La
incidencia política,
conocida en inglés
como advocacy y
en otros términos
como defensa y promoción,
es en su definición
más básica
«un conjunto
de acciones dirigidas
a quienes toman
decisiones en apoyo
a una causa política
específica».
(1)
La
incidencia política
apela al establecimiento
de un diálogo
de alto nivel -en
lo posible- con
aquellas personas
encargadas tanto
de la formulación,
aprobación
e implementación
de políticas
públicas,
así como
de planes, programas
y servicios relacionados,
en nuestro caso,
con el VIH, el sida
y las infecciones
de transmisión
sexual.
La incidencia política
permite a las organizaciones
y redes impulsar
acciones y campañas
centradas en la
formulación,
planteamiento, reformulación
de políticas,
planes, programas
y servicios sobre
las necesidades
planteadas por las
comunidades y áreas
temáticas
por quien cada grupo,
organización
o red trabaja, en
procura de que dichas
demandas o necesidades
sean satisfechas,
y para que contribuyan
eficientemente al
mejoramiento de
la salud, la calidad
de vida, la defensa
y promoción
de los derechos
humanos y en la
movilización
adecuada de los
recursos que aseguren
la aplicación
sostenible de dichas
políticas.
Avances
y desafíos
regionales
En los últimos
años, en
América Latina
y el Caribe, la
incidencia política
ha sido una de las
principales estrategias
de movilización
comunitaria en torno
al VIH y sida, y
a otros temas sensibles
como el reconocimiento
de los derechos
de las comunidades
de gays, lesbianas,
bisexuales y transgéneros
(GLBT), de las y
los trabajadores
sexuales, sobre
la situación
de las y los usuarios
de drogas y, de
manera fundamental,
en torno a la movilización
para la mayor participación
de las personas
que viven con VIH
y sida (PVVS) en
espacios de toma
de decisión
política,
sobre acceso a tratamientos
antiretrovirales
(ARV) y a servicios
de atención
en salud.
Existe una diversidad
de resultados obtenidos
producto de las
campañas
nacionales como
regionales de incidencia
política.
Destacan:
-
La formulación
de políticas
públicas
en torno al VIH
y sida.
-
Programas de acceso
a tratamiento
con ARV.
-
Mejoramiento -aunque
persiste el déficit
en el cambio de
comportamiento
del personal de
la salud- en la
atención
no discriminatoria
a las PVVS.
-
Legislación
sobre la no discriminación
por la orientación
sexual en varios
países
de la región.
-
El derecho de
asociación
de los grupos
GLBT y de trabajadoras
sexuales.
-
El llamado a la
atención
internacional
hacia la región
latinoamericana
y caribeña,
de manera particular
hacia América
del Sur donde
no se considera
la relevancia
de la epidemia
por la «supuesta»
baja seroprevalencia
del VIH en algunos
de sus países.
Otro
aspecto fundamental
a considerar es
el fortalecimiento
de la articulación
como sociedad civil
organizada (SCO)
en cada uno de los
países, siendo
reconocidas como
interlocutores de
peso frente a los
gobiernos locales
y nacionales como
partes fundamentales
de la respuesta
frente al VIH y
el sida.

════════════════

TAREAS:
[1] Según el texto sobre la incidencia política, ¿qué ha sido esta en América Latina y el Caribe en los últimos años?
[2] Retoma el texto sobre la incidencia política frente al VIH y continúalo después de su última oración.
Los datos no tienen relación con el texto.

════════════════

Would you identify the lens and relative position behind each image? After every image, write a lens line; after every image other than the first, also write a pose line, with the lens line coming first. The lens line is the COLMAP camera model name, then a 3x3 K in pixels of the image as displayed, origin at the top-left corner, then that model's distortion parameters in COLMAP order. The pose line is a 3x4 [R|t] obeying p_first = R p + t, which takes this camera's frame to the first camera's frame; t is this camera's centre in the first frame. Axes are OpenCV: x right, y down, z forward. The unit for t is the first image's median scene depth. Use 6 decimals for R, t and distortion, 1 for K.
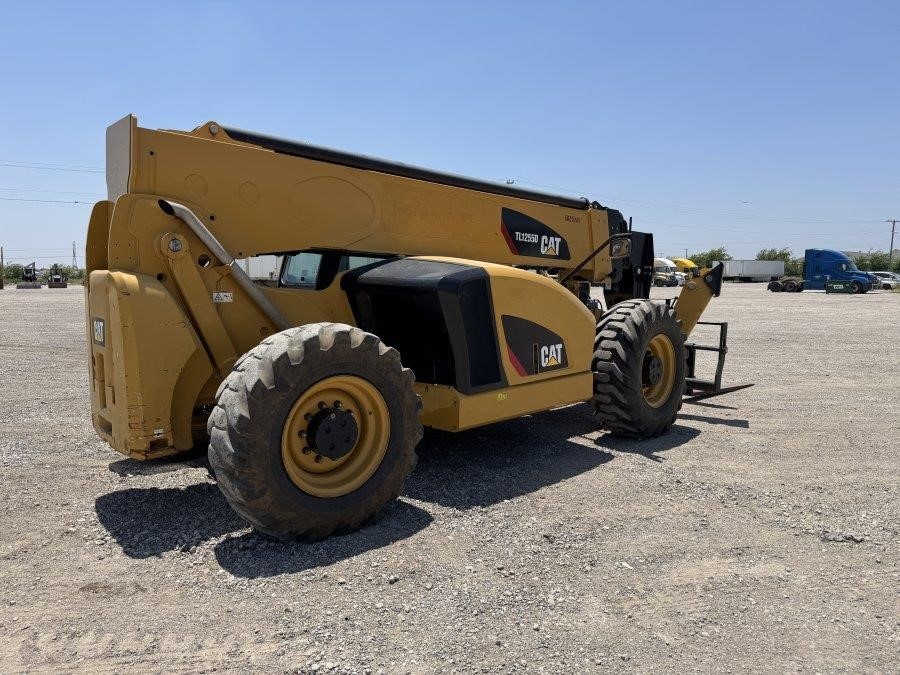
lens RADIAL K [[628.2, 0, 450.0], [0, 628.2, 337.5], [0, 0, 1]] dist [0.088368, -0.079589]
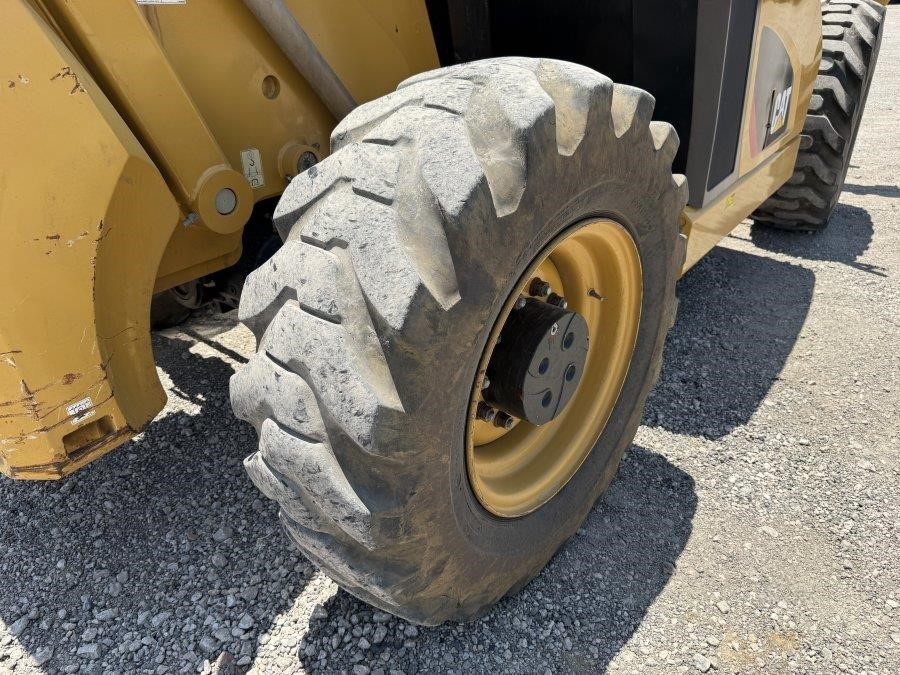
lens RADIAL K [[628.2, 0, 450.0], [0, 628.2, 337.5], [0, 0, 1]] dist [0.088368, -0.079589]
pose [[0.985448, -0.091663, 0.143147, -0.315743], [0.029023, 0.920510, 0.389640, -0.022872], [-0.167483, -0.379815, 0.909775, 0.688499]]
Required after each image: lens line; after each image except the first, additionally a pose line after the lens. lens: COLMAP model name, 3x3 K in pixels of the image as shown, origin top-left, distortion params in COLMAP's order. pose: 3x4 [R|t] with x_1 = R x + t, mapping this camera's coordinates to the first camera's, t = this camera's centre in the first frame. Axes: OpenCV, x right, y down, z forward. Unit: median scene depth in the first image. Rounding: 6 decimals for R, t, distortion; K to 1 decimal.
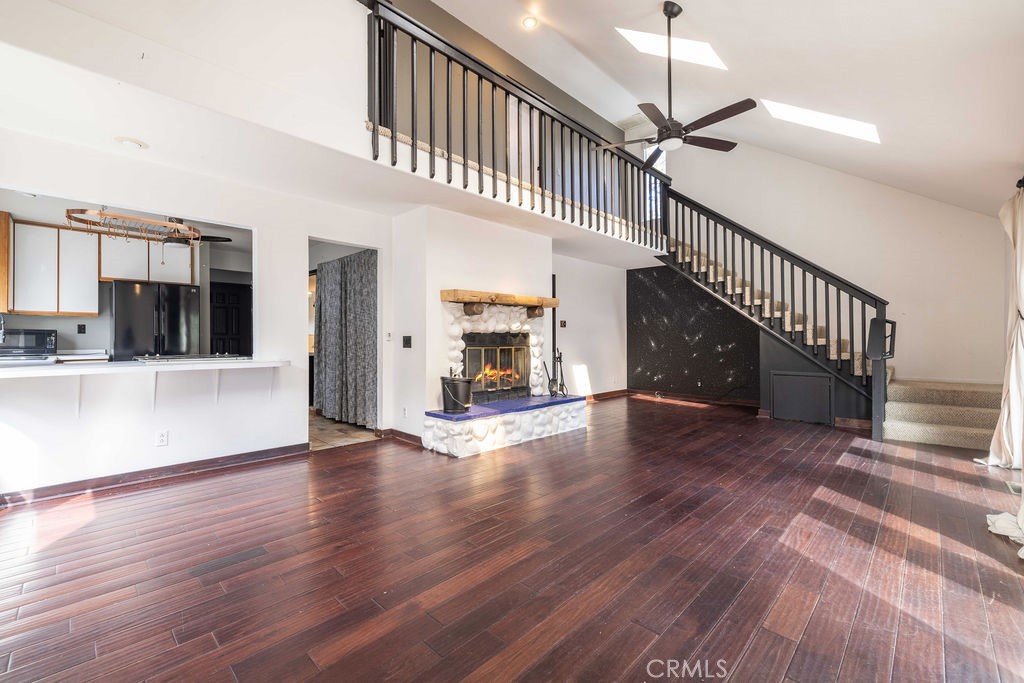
lens RADIAL K [[437.3, 0, 506.6], [0, 437.3, 340.6], [0, 0, 1]] dist [0.010174, -0.000101]
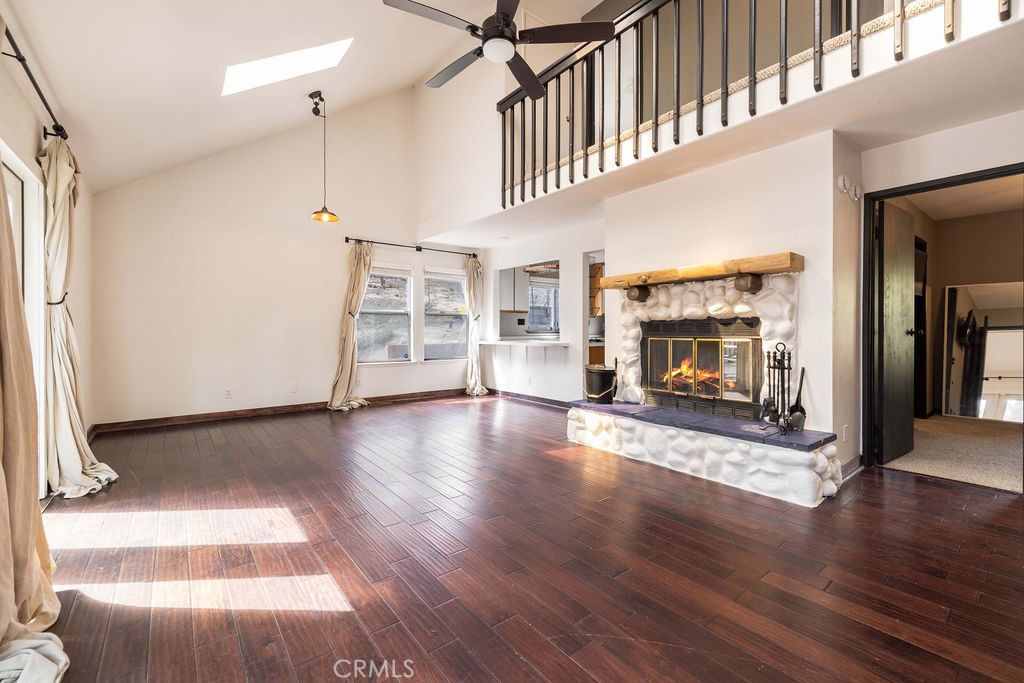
lens RADIAL K [[437.3, 0, 511.1], [0, 437.3, 333.9], [0, 0, 1]] dist [0.010174, -0.000101]
pose [[-0.149997, 0.009493, -0.988641, 0.800342], [0.003593, 0.999953, 0.009056, -0.000794], [0.988680, -0.002194, -0.150024, 0.845382]]
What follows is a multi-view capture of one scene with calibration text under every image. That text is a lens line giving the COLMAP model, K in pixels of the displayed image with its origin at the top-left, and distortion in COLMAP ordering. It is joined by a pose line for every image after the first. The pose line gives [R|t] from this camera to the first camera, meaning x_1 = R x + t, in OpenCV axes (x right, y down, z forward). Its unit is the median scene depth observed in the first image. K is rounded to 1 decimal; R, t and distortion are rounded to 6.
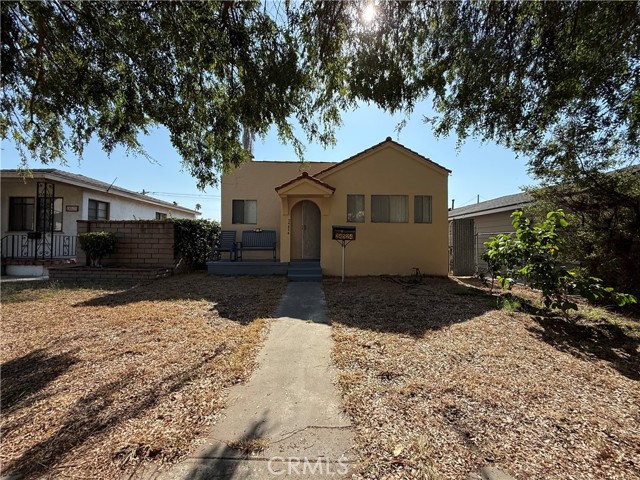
lens RADIAL K [[255.2, 0, 318.7], [0, 255.2, 238.7], [0, 0, 1]] dist [0.000873, 0.000437]
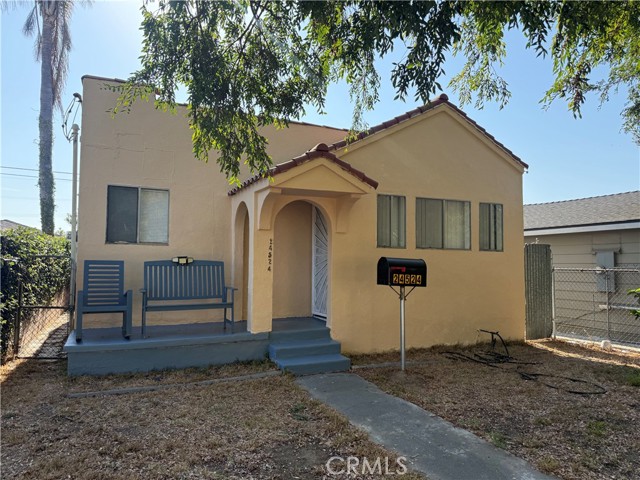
lens RADIAL K [[448.5, 0, 320.0], [0, 448.5, 240.0], [0, 0, 1]] dist [0.086256, -0.110341]
pose [[0.920089, 0.022594, 0.391056, -0.351531], [-0.009547, 0.999332, -0.035277, -0.045905], [-0.391592, 0.028724, 0.919691, 0.207794]]
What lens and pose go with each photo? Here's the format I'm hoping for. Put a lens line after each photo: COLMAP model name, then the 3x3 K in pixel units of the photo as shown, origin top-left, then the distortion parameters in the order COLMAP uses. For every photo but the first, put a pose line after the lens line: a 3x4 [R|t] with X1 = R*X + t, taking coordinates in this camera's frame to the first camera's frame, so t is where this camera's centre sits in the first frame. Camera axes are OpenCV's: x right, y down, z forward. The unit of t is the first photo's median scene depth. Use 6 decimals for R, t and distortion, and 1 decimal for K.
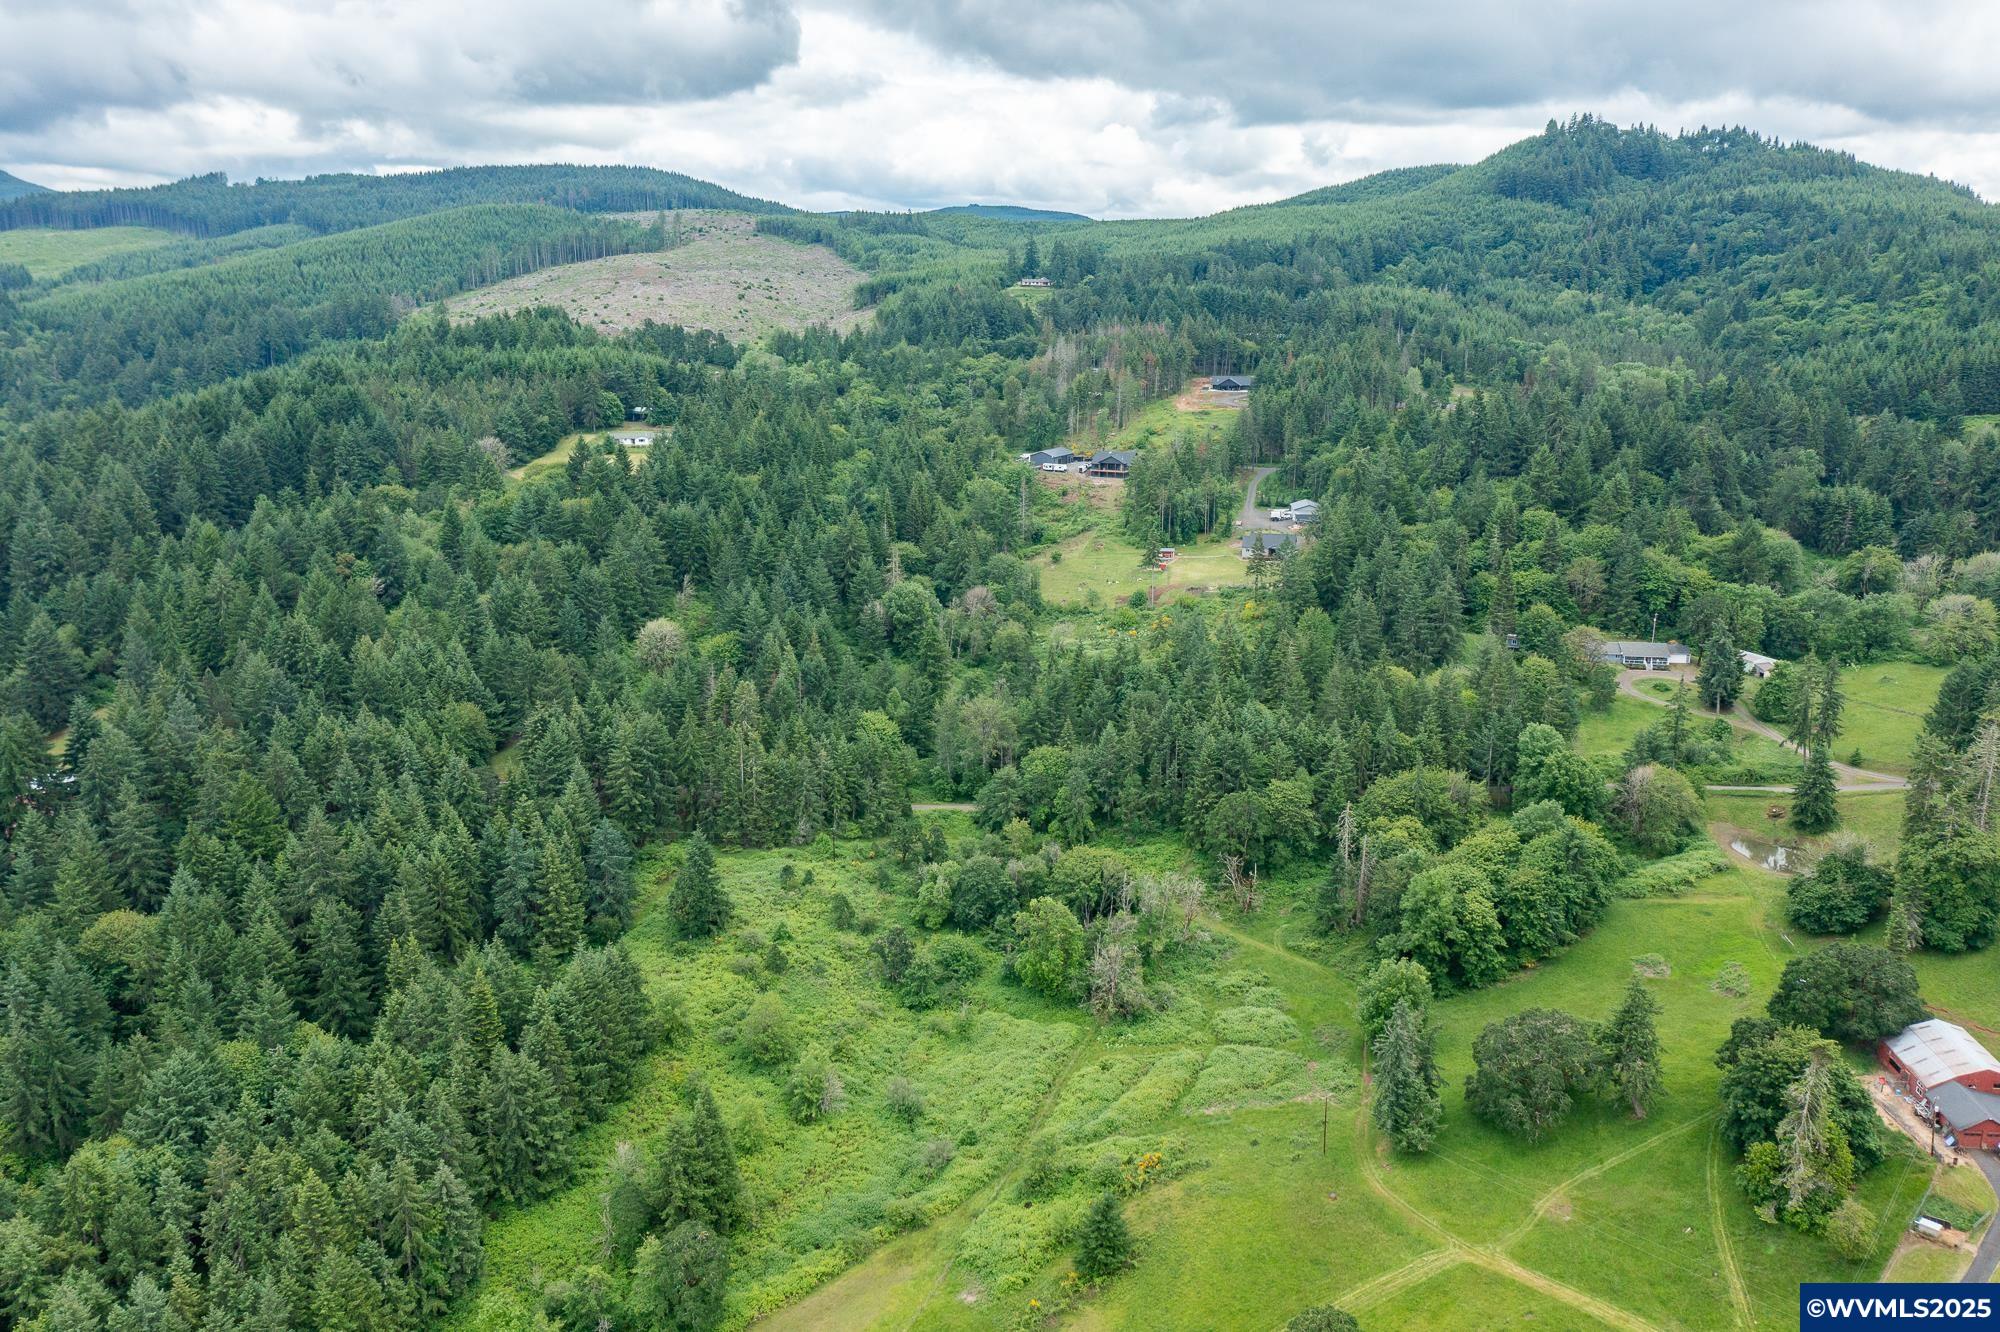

════════════════

RESPUESTAS:
[1] Una de las principales estrategias de movilización comunitaria en torno al VIH y sida y a otros temas sensibles.

[2]
En el contexto regional,
lo constituye la
articulación
de las siete Redes
Regionales Comunitarias
con trabajo en VIH/sida
de América
Latina y el Caribe
(2),
que han conformado
una plataforma regional
para su trabajo
en incidencia política
interconectando
sus agendas y definiendo
temas comunes de
apoyo inter-redes
en cada una de sus
campañas
temáticas
de incidencia política
a nivel regional
e internacional.
Si bien podemos
considerar que en
la región
se han dado pasos
importantes gracias
a la incidencia
política,
aún existe
un largo trecho
por recorrer con
relación
a la participación
ciudadana en los
distintos espacios
de toma de decisión,
donde persiste la
resistencia de las
instituciones públicas
a mantener espacios
de diálogo
abiertos y francos
basados en el reconocimiento
de las potencialidades
técnico-políticas
de la SCO, y por
las relaciones de
poder como entidades
burocráticas.
La poca importancia
que aún muchos
de los gobiernos
de la región
le dan al VIH y
sida como epidemia
y a las distintas
problemáticas
que ésta
les plantea, exigen
soluciones urgentes
basadas en políticas
de Estado serias
y comprometidas
que reduzcan el
estigma y la discriminación;
mejora en los servicios,
amplíen la
cobertura de ARV
y garanticen la
inversión
necesaria para disminuir
el impacto y el
daño social
que la epidemia
está generando
al desarrollo de
cada país
y de la región.

[Tomado
de Guía de
Incidencia Política
en VIH y sida. Hombres
gay y otros HSH.
ASICAL y Proyecto
Policy. Washington
DC. 2003]
Agenda para
la incidencia
Estructuralmente
la agenda para la
incidencia política
en la región
plantea algunos
retos a considerar:
-
En primer lugar,
a nivel internacional,
la visibilización
de la epidemia
a través
de análisis
epidemiológicos
que valoren y
evidencien las
distintas epidemias
del VIH y en dónde
se encuentra concentrada
(las poblaciones
verdaderamente
afectadas), y
que responda a
la realidad de
la región
y no a «supuestos
paralelos o realidades
de otras regiones
del mundo»,
de tal manera
que se le quite
«el estigma
político
basado en el silencio»
que le han dado
los gobiernos
de la región
a la epidemia.
-
En segundo lugar,
en términos
de inversión,
sobre la asignación
de recursos tanto
financieros como
técnicos
suficientes que
sirvan también
como contrapartidas
a las inversiones
internacionales
(cooperación
internacional,
Fondo Global,
entre otros);
el mejoramiento
de los servicios
existentes, ampliación
de cobertura de
tratamiento, reducción
del estigma y
la discriminación
desde la mirada
de la diversidad
social y sexual,
sostenibilidad
de programas y
servicios; todo
lo anterior, bajo
el paraguas de
políticas
de Estado sobre
VIH y sida, que
transciendan las
crisis de gobernabilidad
y otros embates
temporarios, y
que respondan
a los compromisos
adquiridos como
países
a nivel internacional
en materia del
VIH y sida y derechos
humanos.
Ahora, uno de los
aspectos clave de
la incidencia política
es que, empero lo
logrado, cada objetivo
alcanzado es el
inicio de otro proceso
de incidencia política,
para asegurar que
las políticas
alcanzadas cumplan
con sus fines propuestos.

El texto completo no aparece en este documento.